Broker /amp/client route
dcf/snowflake@f7505cc2
adds a new ampClientOffers
function, which is like the existing clientOffers
,
but it takes the client poll request from the URL path
and writes the client poll response as AMP HTML.
Documentation
dcf/snowflake@010f11c8
adds information about registration methods to the client README:
-url
/-front
for domain fronting;
-url
/-ampcache
/-front
for AMP cache.
Discussion
The AMP cache rendezvous happens to coexist nicely with domain fronting rendezvous
with respect to command-line options,
because it needs the same two pieces of information (-url
and -front
),
in addition to the new -ampcache
.
But conceptually, other forms of rendezvous (like DNS)
may need completely different information.
We may end up with a lot of options if we add a new option for
every parameter of every registration method—and the program will need to check
that no two options of different methods are used at the same time.
@twim's branch split out an overarching
-codec
option
(e.g. -codec=post
, -codec=amp
), but it was still dependent on
-url
and -front
options, and there was no option for controlling the AMP cache URL.

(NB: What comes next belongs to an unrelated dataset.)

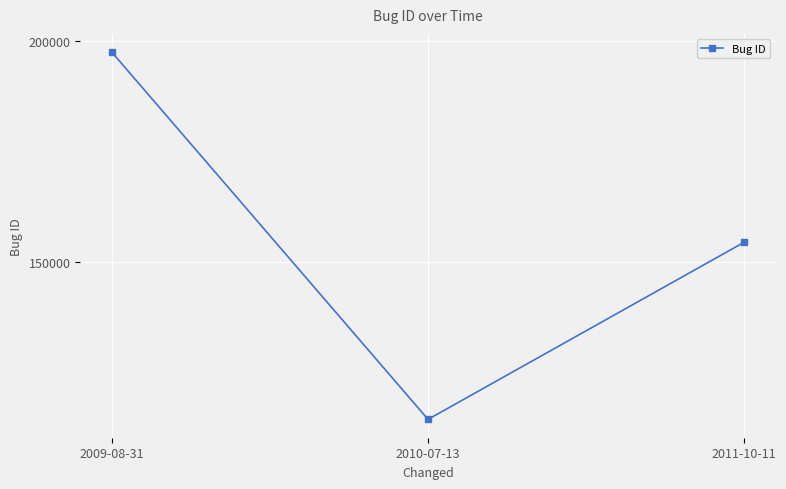

What is the label of the 1st point from the left?

2009-08-31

Similarly, NewSnowflakeClient
and NewBrokerChannel
effectively take all the rendezvous-related command-line options
as string arguments.
If we add more rendezvous methods, we may want to factor this out
into a Config
struct or similar.
Alternatively, the rendezvous method
(which at this point is a private type, rendezvousMethod
)
could be specified at a higher level
and be passed into NewSnowflakeClient
or NewBrokerChannel
.
The change to NewSnowflakeClient
's signature requires a major version upgrade
to v2, I believe.
The decision of what rendezvous method to use is made
here, in NewBrokerChannel
.
The function looks at its broker
, ampCache
, and front
arguments,
and decides whether to use httpRendezvous
or ampCacheRendezvous
.
ampClientOffers
needs to know its own /amp/client/ route,
in order to know where to start looking for information encoded in the URL path.

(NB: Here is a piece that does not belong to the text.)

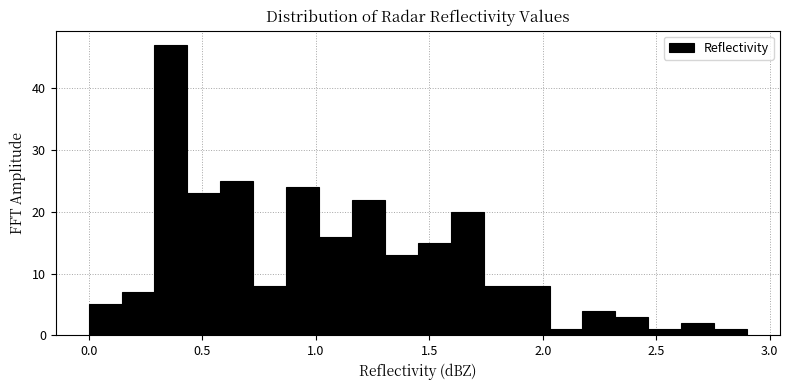

Around what value on the x-axis is the tallest bar? Give the approximate position of its centre, as read against the axis.

0.35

One way to avoid that would be to change the path encoding
to only look at the final path component; i.e., everything after the final slash.
As it is, the version 0
encoding uses a slash as a delimiter
for where the actual data starts, but the encoding begins before that point.
Although the -ampcache
option lets you specify the URL of any AMP cache,
there's only one AMP cache that actually works, which is https://cdn.ampproject.org/.
There used to be a Cloudflare one at https://amp.cloudflare.com/,
but it doesn't work anymore.
Bing's AMP cache doesn't fetch origin pages ("publisher pages") on demand.